Mora's next project, Man in a Film (1966), was a pastiche of Federico Fellini's 8½ and was also influenced by his recent viewing of The Beatles' A Hard Day's Night. Like its predecessor, it was made as a silent film, shot on 8mm and blown up to 16mm, and again screened with music by Asher Bilu. Man in a Film starred Sweeney Reed and premiered at the Tolarno Galleries in early 1967.

Give It Up (1967), shot in Fitzroy Street, Melbourne, again featured Reed, with Don Watson and Philippe's younger brother Tiriel. The film symbolised Australian response to the Vietnam War by depicting a woman (played by Zara Bowman) being repeatedly kicked and beaten in the gutter of a busy street while onlookers do nothing.

=== Exhibitions ===
In late 1967, when he had finished school, Mora travelled to England. He was invited, with his partner Freya Matthews, by Australian artist Martin Sharp into "The Pheasantry", a historic building in King's Road, Chelsea, London which housed studios and a nightclub. This residence inspired the name of his production company, Pheasantry Films. As "Von Mora", during this time he contributed cartoons influenced by Dada, comic strip art, Francis Bacon, and Vincent Van Gogh to Oz magazine and assisted co-editor Martin Sharp with its landmark "Magic Theatre" edition. In 2007, along with others associated with Oz including Germaine Greer, he was critical of the sensationalist depiction of the era in the movie Hippie Hippie Shake, but recalled in 2008 that; "most of my creative roots are in London. This is where I took off, crashed and burned and took off again. Paraphrasing Brendan Behan, on occasion, like many artists, I was a drinker with a painting problem." He also made his next short film, Passion Play, shot in the Pheasantry ca. 1967-1968 and featuring Jenny Kee as Mary Magdalene, Michael Ramsden as Jesus, and Mora himself as the Devil.

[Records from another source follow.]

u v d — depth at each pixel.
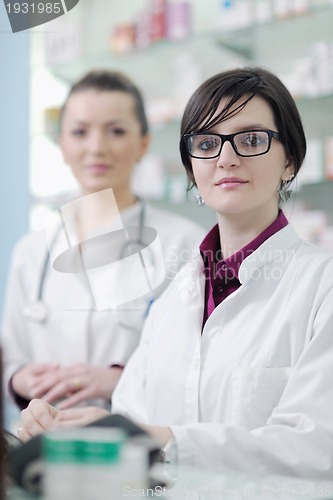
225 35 2.83
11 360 2.03
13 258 2.17
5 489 0.74
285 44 2.80
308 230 2.68
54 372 1.79
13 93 3.20
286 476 1.03
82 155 2.10
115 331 1.93
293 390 1.12
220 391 1.23
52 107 3.13
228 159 1.22
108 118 2.07
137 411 1.38
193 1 3.04
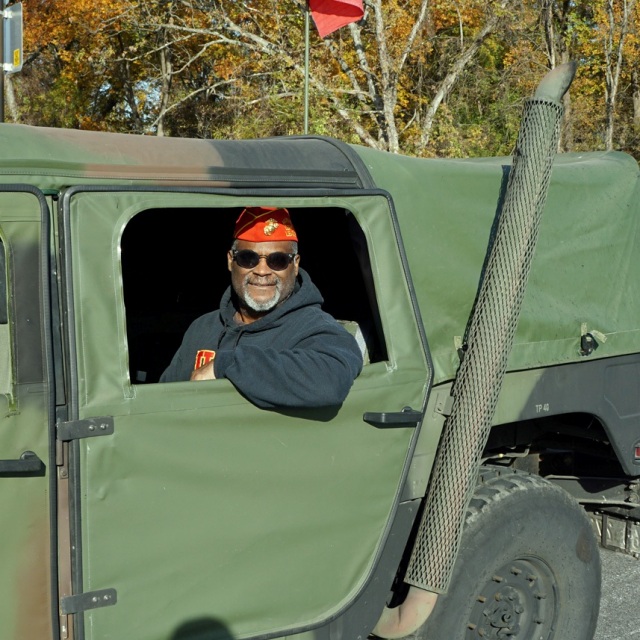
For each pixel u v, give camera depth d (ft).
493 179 10.81
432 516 9.34
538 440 13.12
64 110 90.38
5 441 6.97
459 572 9.84
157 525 7.68
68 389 7.23
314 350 8.52
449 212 10.21
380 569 9.41
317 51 57.06
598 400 11.43
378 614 9.41
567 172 11.59
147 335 12.69
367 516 9.00
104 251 7.48
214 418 7.91
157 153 8.19
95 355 7.35
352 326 10.59
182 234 12.36
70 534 7.29
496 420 10.30
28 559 7.09
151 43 75.97
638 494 13.02
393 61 57.82
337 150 9.64
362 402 8.82
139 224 12.05
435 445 9.84
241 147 8.95
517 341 10.49
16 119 86.69
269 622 8.44
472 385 9.50
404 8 59.06
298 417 8.41
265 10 60.34
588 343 11.12
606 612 14.53
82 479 7.28
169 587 7.80
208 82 76.33
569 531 10.82
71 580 7.32
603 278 11.68
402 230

Mora began painting as soon as he arrived in London, and his first London exhibitions "Anti-Social Realism" and "Vomart," were held, at her invitation, in 1968 and 1969 at the King's Road gallery of Clytie Jessop, and garnered excellent reviews., though the first, in the Daily Mail, announcing that he used a special paint formula that kills flies, was evidently a satire written by the artist. Clytie Jessop was the sister of Hermia Boyd (Hermia Lloyd-Jones), who had married noted ceramicist David Boyd and elsewhere Clytie was a well-known actress and director who played the sinister Miss Jessell in Jack Clayton's classic supernatural thriller The Innocents (1961), and later directed the film Emma's War (1988) starring Lee Remick and a young Miranda Otto.

Mora also held a show at the Sigi Krauss Gallery, where Martin Sharp also exhibited, featuring pictures painted in black and white. The show also included a grey male rat, which he had bought from Harrods. When the rat turned out to be female and gave birth, he tried unsuccessfully to sell the babies as 'multiples' in a limited edition of eight. The rat show attracted the interest of German avant-garde artist Klaus Stacks, who commissioned Mora to produce an edition of a hundred screen prints of the mother rat. In February 1971, Joseph Beuys and Erwin Heerich invited him to sign a "Call to Action" manifesto demanding the freeing of the German art market.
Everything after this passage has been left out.